Tugas yang Diminta:
Dalam teks tentang Desa Mangliawan, kapan “Sumpah Bhakti” dilakukan menurut Orin?

Teks yang Disediakan:

—————

Desa Mangliawan Budayakan Praktik “Sumpah Bhakti” bagi Perangkat Desa 

Desa Mangliawan Budayakan Praktik “Sumpah Bhakti” bagi Perangkat Desa 
Dr. Hipo Berdiskusi dengan Orin, Penggagas Praktik “Sumpah Bhakti” di Desa Mangliawan

KOTA MALANG - Berbagai praktik menyimpang dalam tata kelola pemerintahan dewasa ini membuat masyarakat Desa Mangliawan berpikir keras bagaimana hal laten itu bisa diatasi, minimal di desa mereka. Salah satu hal yang mereka gagas adalah memberlakukan “Sumpah Bhakti” bagi semua perangkat desa yang hendak menjalankan tugasnya.

Penggagas ide “Sumpah Bhakti”, Orin, berpendapat bahwa cara ini adalah cara yang baik dan alamiah karena merupakan bagian dari budaya masyarakat.

“Dulu, waktu tata hukum belum terlalu berkembang, masyarakat tradisional di desa-desa menggunakan cara-cara semacam ini sebagai bentuk pertanggungjawaban atas apa yang mereka kerjakan. ‘Sumpah Bhakti’ itu dilakukan sebelum seseorang menjalankan tugasnya sebagai bentuk nazar atau janji di hadapan masyarakat bahwa dirinya akan bekerja secara baik, benar, dan jujur.

Hal-hal semacam ini yang kita ingin dihidupkan kembali supaya perangkat desa atau para pemimpin di tingkat manapun selalu diingatkan untuk senantiasa berpraktik baik dalam menjalankan tugasnya, ” papar Orin, Selasa (18/10/2022).

—————

Informasi yang Diberikan:
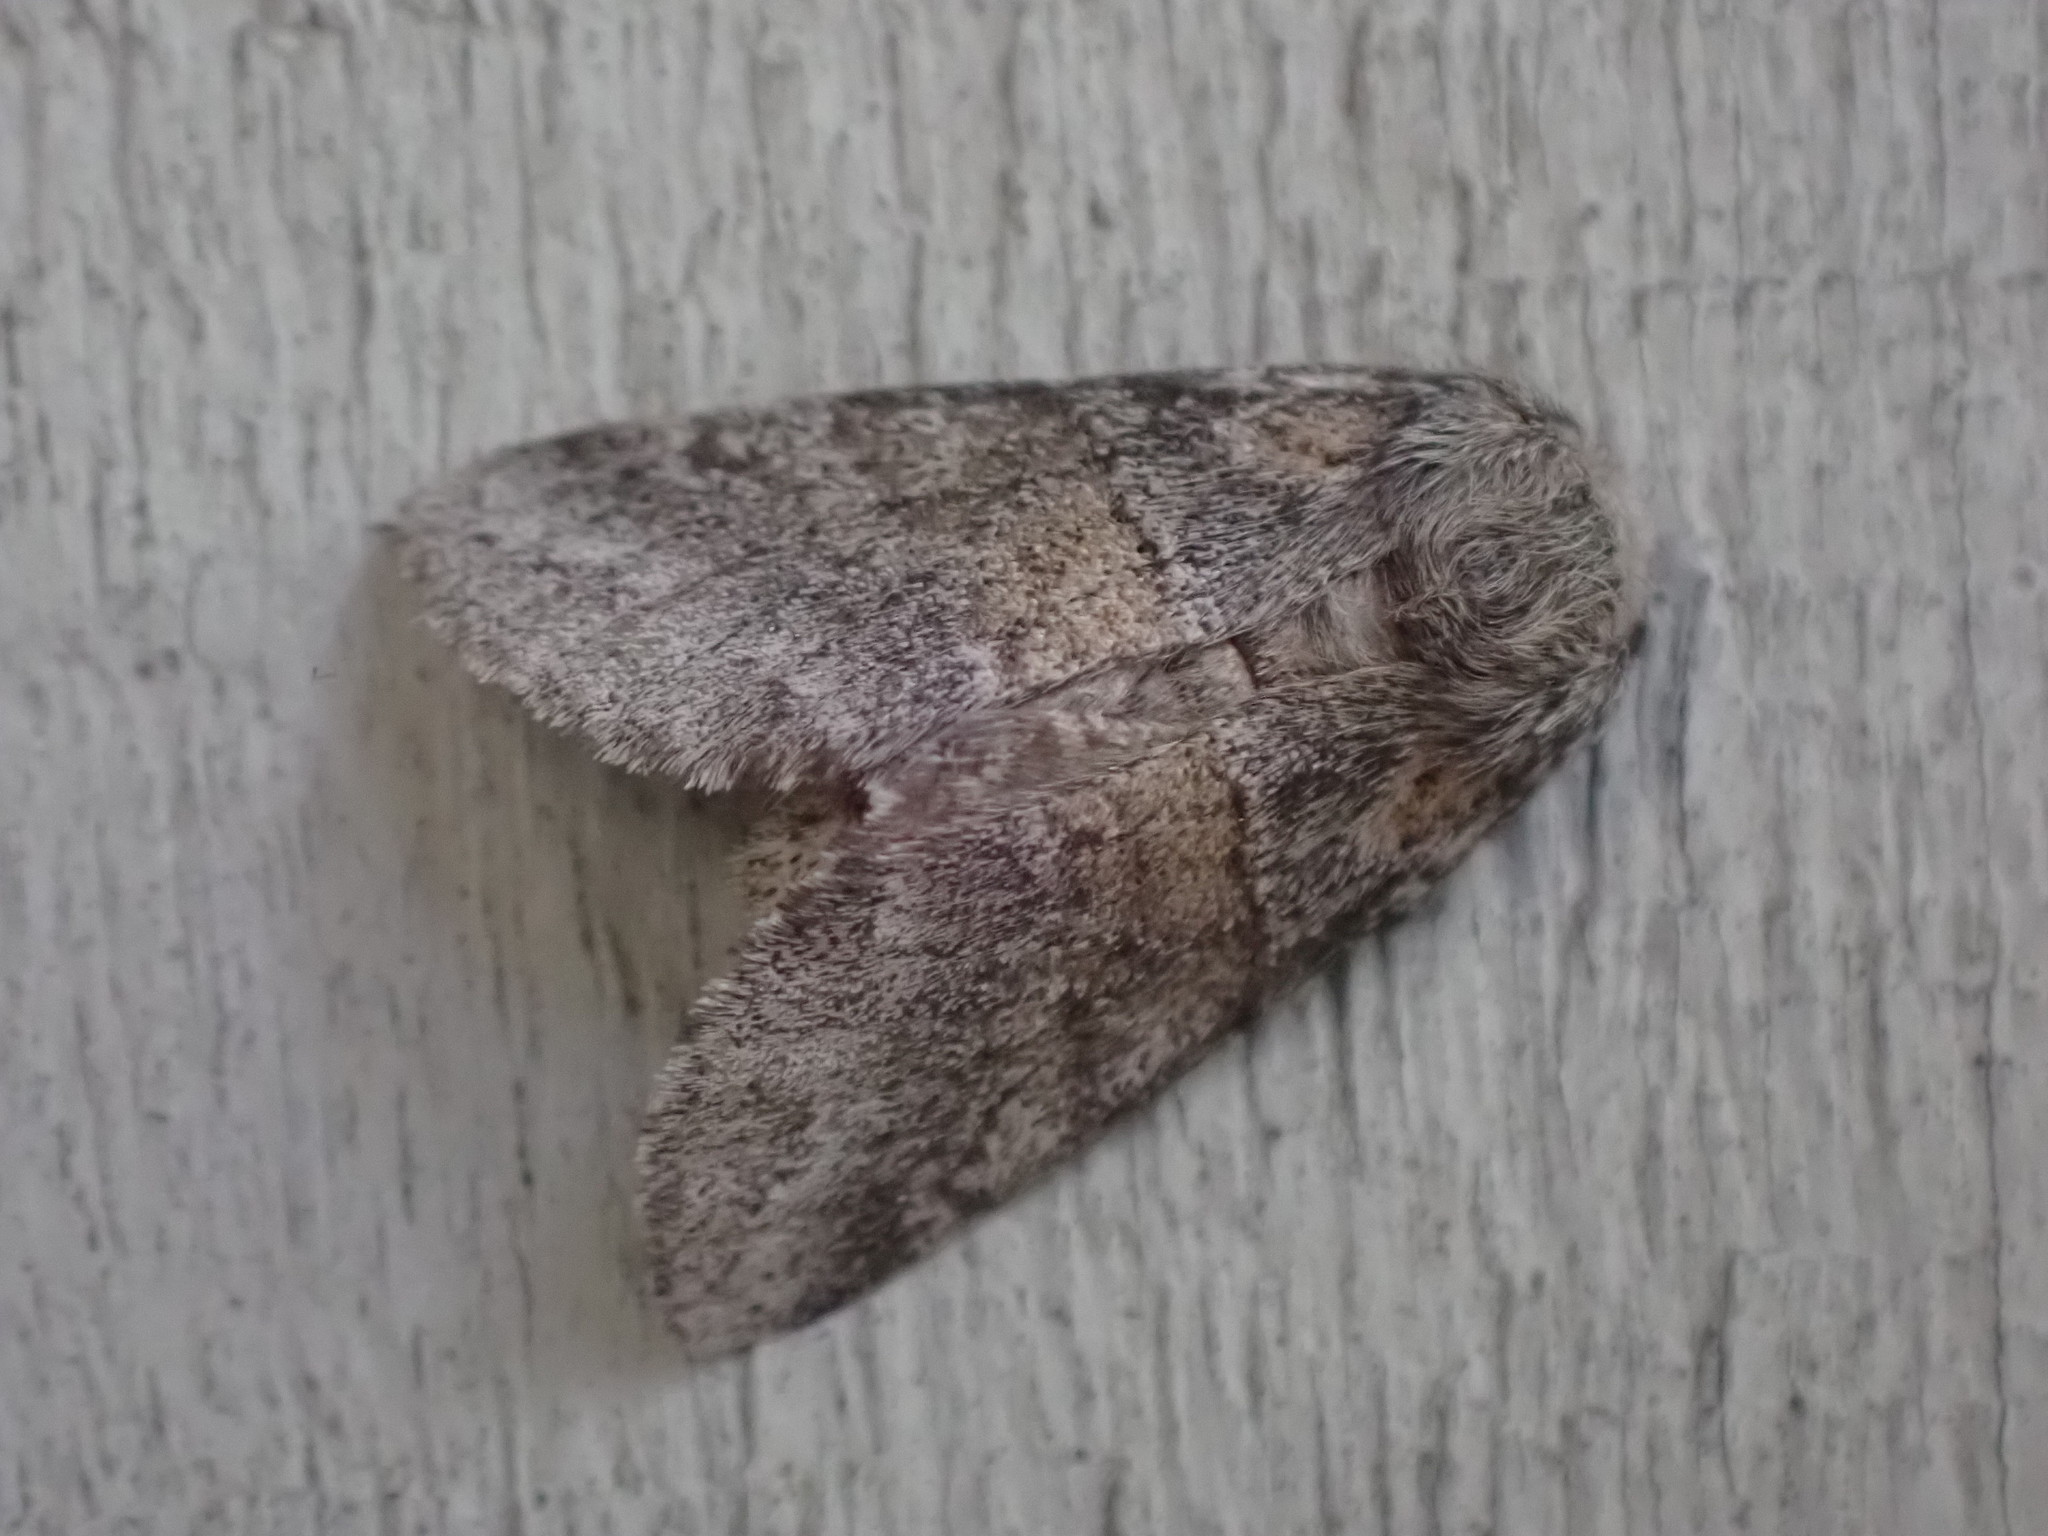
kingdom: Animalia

—————

Hasil Berikut:
Menurut Orin, “Sumpah Bhakti” dilakukan sebelum seseorang menjalankan tugasnya.